Umarım evinde sızmıştır. Saat iki buçuğu gösteriyordu ve benim uykum yoktu. Yarını düşündüm işte ki ilk günümdü ilk defa yapacağım iş değildi barda çalışmak.

Ahh ablam çok kızardı bana çalıştığım sıra ayyaşlara içki sunduğumu ve cehennemde yanacağımı söylerdi. Beni vazgeçirmek için bende güler ve oo en sevdiğim derdim.

Gülümsedim ablamın yüzü aklıma geldi. Annemin kaşlarını çatmış eve sabaha doğru geldiğimde elini beline koymuş sabaha kadar beni beklemiş bekledikçe sinir küpüne dönmüş hali geldi. Ve yine bir sigara yaktım.

İşte tekrardan ben, gecenin soğukluğu, unutamadıklarım ve sigaram ahh bana kızardı annem ama bana söz geçiremediği için Güneş'e yüklenirdi.

Sözünü dinlerdi Güneş annemin bana kıyasla annemin sözünden çıkmazdı. Annem bana sen kime çektin böyle çekemeyesice derdi.

Sonra da babası kılıklı derdi oraya kadar anneme kızmazdım. Ama beni o şerefsize benzettiği anda kıyamet kopardı içimde.

Ama annem üzülmesin diye susardım içimden saydırırdım o adama adam bile diyemem onun için pislik herif.

Neyse bugüne dönersek bugün yaşadıklarım kötü sayılırdı. Erdem'in dayak yemesi kalabalık sevimsiz ve arkadaşları kötü espirileri ahh ben Emir ile konuşmuştum.

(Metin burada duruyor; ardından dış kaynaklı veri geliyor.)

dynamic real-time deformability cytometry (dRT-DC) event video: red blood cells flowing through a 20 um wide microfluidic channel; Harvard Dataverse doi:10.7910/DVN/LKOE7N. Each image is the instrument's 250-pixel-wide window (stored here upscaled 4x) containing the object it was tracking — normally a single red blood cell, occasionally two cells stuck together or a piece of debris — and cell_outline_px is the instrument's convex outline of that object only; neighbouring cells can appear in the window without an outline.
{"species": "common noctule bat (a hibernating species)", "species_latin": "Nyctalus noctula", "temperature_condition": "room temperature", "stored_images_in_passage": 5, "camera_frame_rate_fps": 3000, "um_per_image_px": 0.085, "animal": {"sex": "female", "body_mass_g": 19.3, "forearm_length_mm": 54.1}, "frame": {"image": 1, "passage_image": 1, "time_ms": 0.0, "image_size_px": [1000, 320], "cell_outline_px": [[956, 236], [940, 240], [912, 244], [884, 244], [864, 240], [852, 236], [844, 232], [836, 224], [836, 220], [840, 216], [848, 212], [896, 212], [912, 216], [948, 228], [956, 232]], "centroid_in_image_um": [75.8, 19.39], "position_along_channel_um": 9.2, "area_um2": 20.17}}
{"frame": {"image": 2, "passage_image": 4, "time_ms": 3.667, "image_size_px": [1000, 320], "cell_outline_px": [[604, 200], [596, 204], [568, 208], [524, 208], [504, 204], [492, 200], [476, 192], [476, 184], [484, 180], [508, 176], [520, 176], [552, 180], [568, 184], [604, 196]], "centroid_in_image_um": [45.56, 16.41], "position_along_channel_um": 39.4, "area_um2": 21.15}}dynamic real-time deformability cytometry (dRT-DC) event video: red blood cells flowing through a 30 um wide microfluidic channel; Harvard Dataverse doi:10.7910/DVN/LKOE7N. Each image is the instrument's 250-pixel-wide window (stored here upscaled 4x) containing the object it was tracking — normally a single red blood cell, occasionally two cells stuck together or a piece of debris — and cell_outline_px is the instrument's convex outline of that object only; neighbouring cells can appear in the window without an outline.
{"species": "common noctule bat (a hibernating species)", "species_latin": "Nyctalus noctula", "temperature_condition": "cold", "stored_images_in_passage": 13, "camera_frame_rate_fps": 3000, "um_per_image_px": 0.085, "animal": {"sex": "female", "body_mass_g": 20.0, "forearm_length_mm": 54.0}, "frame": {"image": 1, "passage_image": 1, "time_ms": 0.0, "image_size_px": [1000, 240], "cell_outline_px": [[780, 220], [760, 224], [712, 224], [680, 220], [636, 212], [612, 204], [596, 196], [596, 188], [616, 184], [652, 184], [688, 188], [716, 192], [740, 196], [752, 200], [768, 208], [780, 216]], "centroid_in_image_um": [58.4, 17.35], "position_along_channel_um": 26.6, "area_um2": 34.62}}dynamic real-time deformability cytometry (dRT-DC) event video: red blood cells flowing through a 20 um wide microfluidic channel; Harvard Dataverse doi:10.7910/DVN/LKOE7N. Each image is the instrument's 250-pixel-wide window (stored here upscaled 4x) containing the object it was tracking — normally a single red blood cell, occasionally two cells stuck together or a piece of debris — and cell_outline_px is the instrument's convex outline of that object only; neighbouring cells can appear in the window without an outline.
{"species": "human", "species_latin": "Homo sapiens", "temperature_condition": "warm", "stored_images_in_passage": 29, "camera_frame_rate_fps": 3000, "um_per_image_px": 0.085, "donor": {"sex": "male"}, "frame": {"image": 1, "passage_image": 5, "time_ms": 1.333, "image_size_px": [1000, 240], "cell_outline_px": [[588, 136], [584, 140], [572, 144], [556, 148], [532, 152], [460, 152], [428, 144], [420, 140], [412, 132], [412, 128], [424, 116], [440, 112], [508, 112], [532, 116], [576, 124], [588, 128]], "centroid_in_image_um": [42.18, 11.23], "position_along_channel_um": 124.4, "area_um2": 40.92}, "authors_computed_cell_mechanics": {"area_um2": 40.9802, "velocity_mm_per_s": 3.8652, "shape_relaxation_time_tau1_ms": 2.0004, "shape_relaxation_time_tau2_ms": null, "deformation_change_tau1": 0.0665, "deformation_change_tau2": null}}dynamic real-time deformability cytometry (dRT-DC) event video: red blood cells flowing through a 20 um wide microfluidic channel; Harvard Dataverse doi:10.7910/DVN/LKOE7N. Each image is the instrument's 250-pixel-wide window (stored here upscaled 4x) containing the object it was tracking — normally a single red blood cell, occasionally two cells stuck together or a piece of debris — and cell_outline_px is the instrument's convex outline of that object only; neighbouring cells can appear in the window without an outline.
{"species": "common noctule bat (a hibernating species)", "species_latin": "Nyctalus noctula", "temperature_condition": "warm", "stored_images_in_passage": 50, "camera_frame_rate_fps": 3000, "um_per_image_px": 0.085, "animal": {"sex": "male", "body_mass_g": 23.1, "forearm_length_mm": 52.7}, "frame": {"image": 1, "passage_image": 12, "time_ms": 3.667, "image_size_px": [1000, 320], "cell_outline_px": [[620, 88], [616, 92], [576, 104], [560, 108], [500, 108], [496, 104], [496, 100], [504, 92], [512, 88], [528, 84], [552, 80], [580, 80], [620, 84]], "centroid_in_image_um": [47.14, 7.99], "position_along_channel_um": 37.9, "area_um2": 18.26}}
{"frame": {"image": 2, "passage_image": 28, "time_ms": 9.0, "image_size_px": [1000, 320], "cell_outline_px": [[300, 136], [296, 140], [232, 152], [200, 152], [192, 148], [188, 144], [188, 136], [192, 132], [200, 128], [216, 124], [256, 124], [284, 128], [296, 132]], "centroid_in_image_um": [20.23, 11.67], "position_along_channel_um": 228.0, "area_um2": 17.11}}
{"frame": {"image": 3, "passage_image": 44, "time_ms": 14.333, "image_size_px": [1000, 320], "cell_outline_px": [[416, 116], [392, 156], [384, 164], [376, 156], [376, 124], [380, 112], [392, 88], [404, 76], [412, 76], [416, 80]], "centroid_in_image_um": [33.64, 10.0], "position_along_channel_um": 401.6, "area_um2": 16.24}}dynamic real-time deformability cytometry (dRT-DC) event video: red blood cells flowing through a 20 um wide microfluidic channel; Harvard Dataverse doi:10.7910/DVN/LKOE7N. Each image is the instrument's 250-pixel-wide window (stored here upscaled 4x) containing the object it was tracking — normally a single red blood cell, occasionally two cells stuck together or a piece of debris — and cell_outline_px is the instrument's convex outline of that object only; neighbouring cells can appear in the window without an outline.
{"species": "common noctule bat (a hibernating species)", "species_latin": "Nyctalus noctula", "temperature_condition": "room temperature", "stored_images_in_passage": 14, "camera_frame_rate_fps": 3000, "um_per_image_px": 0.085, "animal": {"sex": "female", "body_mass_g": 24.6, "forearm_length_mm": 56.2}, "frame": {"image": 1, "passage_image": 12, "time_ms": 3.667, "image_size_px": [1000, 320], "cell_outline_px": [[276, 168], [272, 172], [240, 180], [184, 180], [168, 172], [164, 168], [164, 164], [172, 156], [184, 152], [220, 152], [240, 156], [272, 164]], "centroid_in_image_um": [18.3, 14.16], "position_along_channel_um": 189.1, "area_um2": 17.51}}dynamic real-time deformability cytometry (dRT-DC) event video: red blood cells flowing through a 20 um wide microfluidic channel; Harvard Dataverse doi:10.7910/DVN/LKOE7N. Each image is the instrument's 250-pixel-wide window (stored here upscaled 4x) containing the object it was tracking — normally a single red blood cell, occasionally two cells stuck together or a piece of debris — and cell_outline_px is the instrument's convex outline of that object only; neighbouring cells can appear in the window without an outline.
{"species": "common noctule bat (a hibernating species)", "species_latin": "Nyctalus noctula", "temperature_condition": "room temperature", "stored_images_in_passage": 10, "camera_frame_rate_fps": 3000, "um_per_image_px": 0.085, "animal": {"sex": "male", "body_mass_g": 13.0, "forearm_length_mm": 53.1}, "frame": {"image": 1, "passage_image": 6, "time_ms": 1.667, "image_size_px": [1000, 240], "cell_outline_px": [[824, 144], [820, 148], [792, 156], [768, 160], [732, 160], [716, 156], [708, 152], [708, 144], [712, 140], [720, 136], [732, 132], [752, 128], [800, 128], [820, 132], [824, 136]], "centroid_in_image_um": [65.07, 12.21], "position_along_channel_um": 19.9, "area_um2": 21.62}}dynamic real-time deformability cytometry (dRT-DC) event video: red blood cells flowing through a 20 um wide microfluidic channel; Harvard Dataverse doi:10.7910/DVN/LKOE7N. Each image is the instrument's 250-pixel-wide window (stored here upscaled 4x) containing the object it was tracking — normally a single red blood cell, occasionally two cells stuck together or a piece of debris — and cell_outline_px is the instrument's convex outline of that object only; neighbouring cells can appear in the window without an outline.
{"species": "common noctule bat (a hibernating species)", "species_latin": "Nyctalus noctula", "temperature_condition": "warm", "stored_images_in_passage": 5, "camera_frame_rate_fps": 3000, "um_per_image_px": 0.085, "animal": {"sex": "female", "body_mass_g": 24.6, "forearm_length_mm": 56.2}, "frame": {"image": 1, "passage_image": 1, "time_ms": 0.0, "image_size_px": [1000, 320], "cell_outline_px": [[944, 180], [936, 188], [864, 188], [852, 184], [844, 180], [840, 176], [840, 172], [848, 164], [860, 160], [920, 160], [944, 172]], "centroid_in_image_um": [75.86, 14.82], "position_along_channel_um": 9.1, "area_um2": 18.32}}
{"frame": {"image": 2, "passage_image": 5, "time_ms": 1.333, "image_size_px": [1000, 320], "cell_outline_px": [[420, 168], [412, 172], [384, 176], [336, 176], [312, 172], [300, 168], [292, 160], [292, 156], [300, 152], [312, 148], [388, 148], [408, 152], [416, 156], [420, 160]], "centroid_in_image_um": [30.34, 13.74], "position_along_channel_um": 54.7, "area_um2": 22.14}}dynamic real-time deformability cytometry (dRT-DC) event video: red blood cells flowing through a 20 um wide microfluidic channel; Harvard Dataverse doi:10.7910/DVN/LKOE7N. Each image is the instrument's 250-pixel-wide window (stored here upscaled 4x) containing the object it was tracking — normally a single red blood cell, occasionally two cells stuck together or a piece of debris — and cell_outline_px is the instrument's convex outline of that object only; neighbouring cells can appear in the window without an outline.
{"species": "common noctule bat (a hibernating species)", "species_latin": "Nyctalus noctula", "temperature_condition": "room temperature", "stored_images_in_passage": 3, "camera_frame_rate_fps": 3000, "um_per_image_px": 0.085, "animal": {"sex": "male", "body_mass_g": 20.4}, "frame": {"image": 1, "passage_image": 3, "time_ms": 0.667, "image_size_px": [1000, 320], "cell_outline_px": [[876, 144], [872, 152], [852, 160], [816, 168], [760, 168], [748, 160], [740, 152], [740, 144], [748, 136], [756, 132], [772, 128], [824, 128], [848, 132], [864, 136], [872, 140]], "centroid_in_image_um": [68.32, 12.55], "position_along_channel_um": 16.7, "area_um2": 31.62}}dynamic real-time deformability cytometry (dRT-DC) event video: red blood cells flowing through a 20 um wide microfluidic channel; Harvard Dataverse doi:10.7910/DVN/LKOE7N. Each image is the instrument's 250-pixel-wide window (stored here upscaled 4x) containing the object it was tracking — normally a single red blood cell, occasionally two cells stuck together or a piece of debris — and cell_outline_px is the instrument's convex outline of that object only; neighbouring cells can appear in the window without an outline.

Emirle! derdimi anlatmıştım oda bana kendininkini...Emirle hala inanamıyorum acaba oda benim gibi pişmanlık duyuyor muydu?

Bu duyguyu sevmedim daha önce pişman olmamıştım yaptıklarımdan ama şimdi... İnsanlar acımasızdı zayıf yönünü sana karşı kullanırlardı ve ben bunu Emire açmıştım.

Tamam özet şeklinde çok kısaydı ama yine de o bunu biliyordu ve bana karşı kullanabilirdi. Hele ki çok fazla tartıştığımız göz önünde bulundurulursa.

Ya başkasının yanında sinirle ağzından kaçırırsa ya da bilerek söylerse. Çok güzel insanların gözünde zayıf düşerdim daha önce Atlas vardı.

O bana içini dökerdi arada da ben ona. Şimdi annemlerin mezarına bile gelmedi. Ondan sonrada ne aradı ne de yanıma geldi. O güvendiğim sayılı insanlardandı.